Taking Gold TO The Olympics

Molineux Men Who Stepped On To The Global Stage

Olympics 2012 – an outpouring of national pride for Neil Emblen.

We would love to hear from any readers who can tell us of any former Wolves player who became a star Olympian by appearing in the 100m final, winning a cycling medal or even making it on to the podium in the synchronised diving.

In the meantime, we will content ourselves with name-checking the favourites from these parts who we know to have competed at the Games via more predictable routes.

The presence in France over this last week or two of Darren Bazeley as head coach of the New Zealand men’s team had us scratching our heads to come up with other links between Molineux and what is often referred to as the greatest sports show on earth.

The Kiwis went out in the group stage as they followed up an opening victory over Guinea with defeats at the hands of the USA and hosts France.

Bazeley was at the Tokyo Games as assistant coach to the team after his good friend, Neil Emblen, had served as head coach when they came to the 2012 event in Britain.

Mid-1960s Wolves keeper (and later coach) Dave Maclaren oversaw Malaysia’s progress to the 1972 Munich Olympics when holding the same office and Les Wilson linked up with Tony Waiters and Bob McNab – the latter a Wolves left-back for a brief spell in he mid-1970s – to inspire Canada to a place in the last eight in Los Angeles 12 years later.

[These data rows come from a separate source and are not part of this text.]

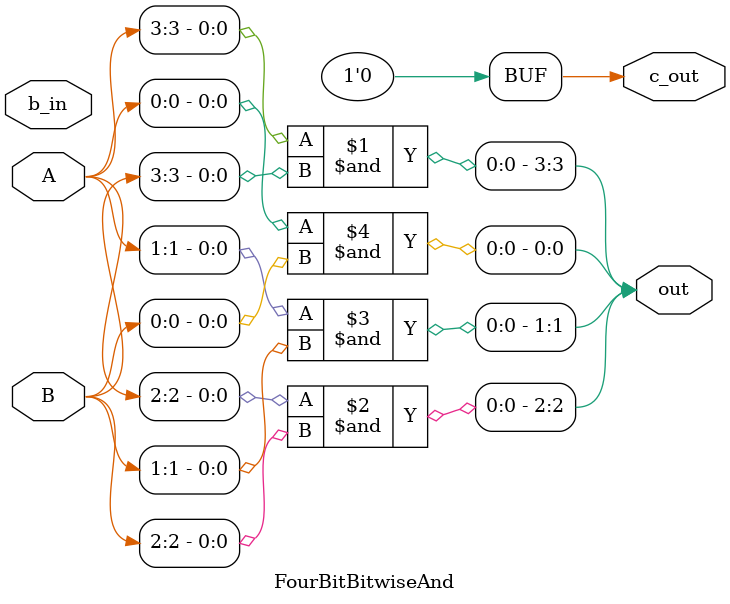
<source format=v>
`timescale 1ns / 1ps


module FourBitBitwiseAnd(
        input [3:0] A, 
        input [3:0] B, 
        input b_in, 
        output [3:0] out, 
        output c_out
    );
    
    assign out[3] = A[3] & B[3]; 
    assign out[2] = A[2] & B[2]; 
    assign out[1] = A[1] & B[1]; 
    assign out[0] = A[0] & B[0]; 
    
    assign c_out = 0; 
    
endmodule

</source>
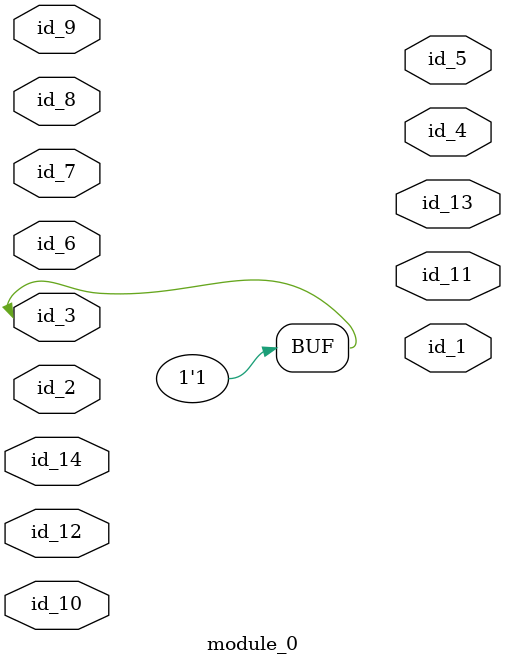
<source format=v>
`timescale 1 ps / 1ps
module module_0 (
    id_1,
    id_2,
    id_3,
    id_4,
    id_5,
    id_6,
    id_7,
    id_8,
    id_9,
    id_10,
    id_11,
    id_12,
    id_13,
    id_14
);
  inout id_14;
  output id_13;
  inout id_12;
  output id_11;
  inout id_10;
  input id_9;
  input id_8;
  input id_7;
  inout id_6;
  output id_5;
  output id_4;
  inout id_3;
  inout id_2;
  output id_1;
  assign id_3 = 1;
endmodule

</source>
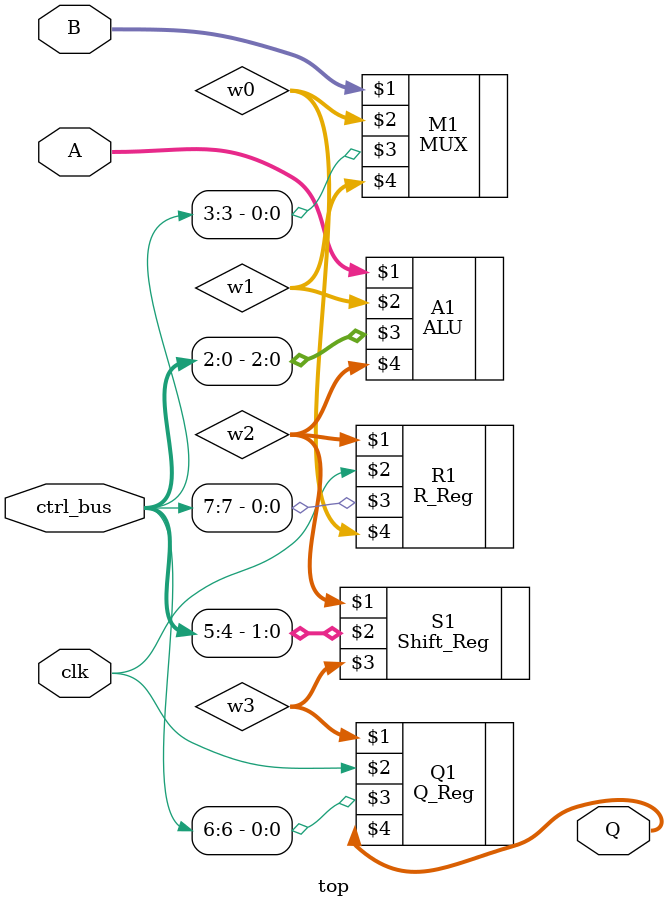
<source format=v>
/* 
REG. NO: SEU/IS/13/EG/091
NAME: P.RUMESH
THIS VERILOG CODE IS FOR FULL IMPLEMENTATION OF GIVEN DIAGRAM
WE ARE COMBINIG EACH BLOCKS INTO A TOP MODULE AND GETTING A OUTPUT
*/
// DEFINING A TOP MODULE
module top(A, B, ctrl_bus, clk, Q);

input [3:0] A;
input [3:0] B;		// FOUR BIT TWO INPUTS A AND B
input [7:0] ctrl_bus;	// EIGHT BIT INPUT CONTROL BUS
input clk;		// CLOCK INPUT
output [3:0] Q;		// FOUR BIT OUTPUT Q


wire [3:0] w0,w1,w2,w3,w4;	// ASSIGNING A INTERMEDIATE RESULTS IN WIRES, ALL ARE FOUR BIT LONG


MUX M1(B, w0, ctrl_bus[3], w1);
ALU A1(A, w1, ctrl_bus[2:0], w2);
Shift_Reg S1(w2, ctrl_bus[5:4], w3);
Q_Reg Q1(w3, clk, ctrl_bus[6], Q);
R_Reg R1(w2, clk, ctrl_bus[7], w0);	// HERE ALL CONTROL BUS CONNECTIONS ARE FOLLOWED ACCORDING TO d PART IN QUESTION


endmodule
</source>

Steve Corica, the title-winning former head coach of A-League club Sydney and recently appointed by top-flight newcomers Auckland, played for Australia in the Barcelona Olympics in 1992 and then, after joining Wolves from Leicester, in the Atlanta version four years later.

The Queenslander, now 51, was in a side who narrowly missed out on the bronze medal in Spain and these days has Bobby Gould’s son, Jonathan – a man who went to the 2008 Olympics in Beijing as a coach to the New Zealand football team – working at club level with him.

Bill Slater and Craig Dawson also figured in this sector of the Games before pitching up at Molineux. Slater famously wrote a report on the emerging threat of the Hungarians after seeing them at close quarters in the 1952 staging in Finland.

Despite a goal by the man who would move from Brentford to Wolves a few months later, Britain were defeated 5-3 in the preliminary round by Luxemburg, the supposed minnows then going on to put up a spirited fight before being eliminated 2-1 by Brazil. 

The 1960 Footballer of the Year has a particularly strong connection with the once-every-four-years spectacular. In his long post-playing career in sports administration, he was elected as a member of the National Olympic Committee and his daughter, Barbara, competed in the gymnastics event at the Montreal Games in 1976.

Dawson was on the fringes of the GB squad in the home Games of 2012 early in his career with Albion. He was restricted to brief tastes of action in the opening phase but then went on for Micah Richards after an hour of the knockout game against South Korea in Cardiff and had the satisfaction of scoring in the penalty shoot-out before it went against Stuart Pearce’s side 5-4.

Remember Rafa Mir? He may have had only the briefest of first-team careers on this patch but had Wolves as his parent club when picking up a silver medal at the 2020 Olympics in Tokyo. And he played a very full part in Spain’s impressive run by scoring an quarter-final injury-time equaliser against the Ivory Coast and then adding two goals in extra-time to complete his hat-trick and seal a 5–2 victory.

Reverend Kenneth Hunt – star of the summer of 1908.

And we shouldn’t forget that Raul Jimenez was part of Mexico’s gold medal line-up in London in 2012 well before he was recruited by Wolves. But one man did receive Olympic gold while at Molineux.

The improbably named Reverend Kenneth Hunt, the 1908 FA Cup final scorer and winner, was part of the Great Britain team who won the football tournament on home soil that same summer.

All the games were played at the White City and the side played only three games in emerging on top of the world, thrashing Sweden 12-1 and the Netherlands 4-0 to reach the gold medal match, at which a 10,000 crowd saw them overcome Denmark 2-0.